A Regional Perspective

Regionally, 16 of the state’s 29 major metropolitan statistical areas (MSAs) recorded job gains in October. Three were unchanged and ten recorded job decreases. The Inland Empire (Riverside and San Bernardino Counties) led the increase and was joined by other large economic bases, including San Jose, San Diego, San Francisco, and Sacramento. (See Figure 1.)

The increases in some of the state’s leading technology regions were encouraging. Job losses occurred in such areas as San Luis Obispo, Napa, and Ventura County. The fires in Northern California may have adversely affected employment in Napa during October.

The geographic recovery from the “Great Recession” remains complete. For the fourth month in a row, all 29 of the state’s major metropolitan areas (MSAs) remained above their pre-recession highs. (See Figure 2.)
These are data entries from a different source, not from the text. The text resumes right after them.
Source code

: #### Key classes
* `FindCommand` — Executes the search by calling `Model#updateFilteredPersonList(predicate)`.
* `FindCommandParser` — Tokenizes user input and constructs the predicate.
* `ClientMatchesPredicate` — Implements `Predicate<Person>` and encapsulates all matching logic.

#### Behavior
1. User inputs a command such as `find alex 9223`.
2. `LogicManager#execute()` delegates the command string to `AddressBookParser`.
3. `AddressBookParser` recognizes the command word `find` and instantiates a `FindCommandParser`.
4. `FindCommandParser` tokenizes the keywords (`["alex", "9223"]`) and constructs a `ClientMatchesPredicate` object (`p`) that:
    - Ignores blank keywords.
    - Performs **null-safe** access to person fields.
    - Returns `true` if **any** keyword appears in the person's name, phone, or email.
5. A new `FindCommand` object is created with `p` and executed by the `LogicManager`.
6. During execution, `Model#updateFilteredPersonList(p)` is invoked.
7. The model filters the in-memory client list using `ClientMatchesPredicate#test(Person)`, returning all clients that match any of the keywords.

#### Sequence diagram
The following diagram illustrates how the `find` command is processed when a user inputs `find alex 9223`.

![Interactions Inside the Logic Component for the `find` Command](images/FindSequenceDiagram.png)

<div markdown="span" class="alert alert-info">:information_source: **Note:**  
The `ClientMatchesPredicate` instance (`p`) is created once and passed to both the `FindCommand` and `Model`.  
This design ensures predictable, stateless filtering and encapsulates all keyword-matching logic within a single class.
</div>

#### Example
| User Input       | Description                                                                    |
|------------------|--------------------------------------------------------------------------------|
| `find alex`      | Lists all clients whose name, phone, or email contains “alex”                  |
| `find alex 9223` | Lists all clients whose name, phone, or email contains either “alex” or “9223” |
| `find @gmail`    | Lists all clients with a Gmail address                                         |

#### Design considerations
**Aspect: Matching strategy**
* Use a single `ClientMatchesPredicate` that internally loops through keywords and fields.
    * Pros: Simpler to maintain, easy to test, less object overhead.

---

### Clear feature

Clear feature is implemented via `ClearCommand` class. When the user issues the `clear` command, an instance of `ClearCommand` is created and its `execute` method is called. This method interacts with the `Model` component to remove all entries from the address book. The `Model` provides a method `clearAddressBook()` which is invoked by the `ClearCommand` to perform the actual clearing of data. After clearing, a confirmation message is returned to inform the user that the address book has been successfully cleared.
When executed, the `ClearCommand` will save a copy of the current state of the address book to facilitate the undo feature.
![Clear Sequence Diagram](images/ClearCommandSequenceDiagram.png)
California appears to be ending the year with considerable momentum. As the state enters 2018, concerns have mounted regarding what impact the new tax bill will have on California. Some of the state’s higher earning households will be hurt by the new $10,000 cap on deductions for state and local taxes. The state’s economy should still benefit overall from lower business taxes and tax cuts for the majority of California’s residents. Pension funds are also seeing the positive impact of the surge in stock prices. On balance, California’s share of any tax cut gifts will be limited, but Santa will not totally bypass the state.

Lynn Reaser is chair of the treasurer’s Council of Economic Advisors and chief economist at the Fermanian Business and Economic Institute for Point Loma Nazarene University. The opinions in this article are presented in the spirit of spurring discussion and reflect those of the author and not necessarily the treasurer, his office or the State of California. Job data used in this article is compiled by the Fermanian Business and Economic Institute for Point Loma and is not meant to be used as an official State of California source or replace official information released by the State of California and/or State Department of Finance.